- 17 July 2008 10:23am / Views: 649
The thing is, any fool with an internet connection and a keyboard can blog. And for the past five to eight years, most do. It used to be if you were literarily inclined you’d buy yourself a spiral-bound notebook and keep that shit to yourself. Gone are those days.
Now everyone – regardless of whether or not they’ve ever written more than an in-class essay or two – keeps track of their lives on a daily basis. Many keep us updated on the hour. I read in the Times that more people are writing memoirs than actually read them. We live in an age of literary fecundity where literacy is not a requirement.
A blog is good if it makes you laugh, for the most part. Or if a celebrity wrote it, or if it involves a vagina, or if it broke a big story (usually involving the exposure of a celebrity’s vagina). But you’re not going to find the next Henry James in this never-ending slew of blogs.
Yeah, I know, there are blogs out there that fight for political prisoners in distant corners of the globe, and I commend those writers. They are using the internet in a maximally useful way, as an international wall on which to spray messages of dissent.
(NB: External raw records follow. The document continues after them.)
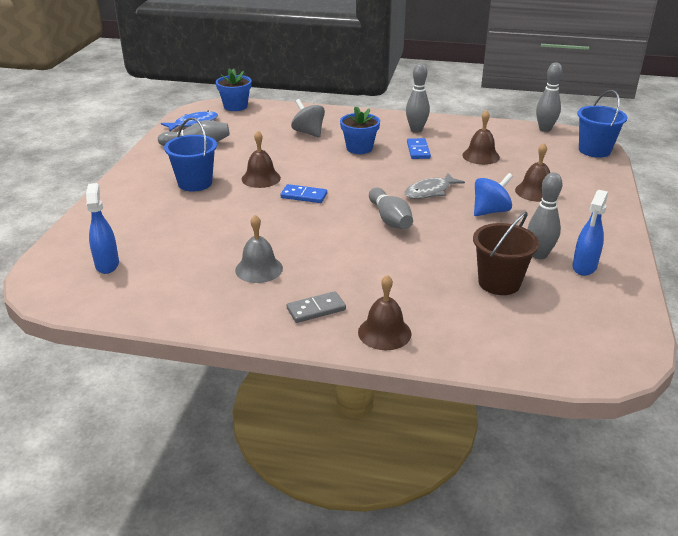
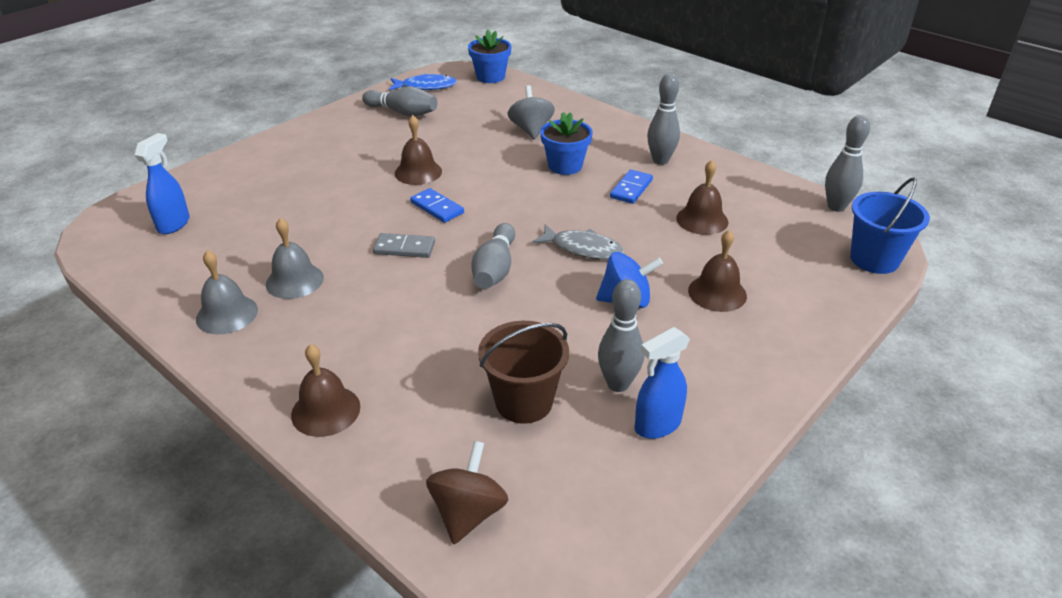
camera: 30 degrees right, 5 degrees up
(195, 183) = (349, 158): blue bucket -> none
(235, 305) = (227, 314): none -> grey bell
(316, 309) = (293, 351): grey domino -> grey domino (404, 248)
(430, 191) = (582, 248): grey fish -> grey fish turned 150 degrees counterclockwise
(539, 348) = (468, 513): none -> brown spinning top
My beef is with the wannabe writers who will never read War and Peace but will probably die with a higher life word count than Tolstoy. The posers who couldn’t for the life of them get through a chapter of anything by Joyce but will write four times as much jibberish as he wrote in Finnegan’s Wake.
People who take writing seriously don’t need to have every little piece of crap they type validated in a comments section. There was a time when public acclaim required more than a page-long analysis of your body fat.
Let me know how much you agree with me in the comments section.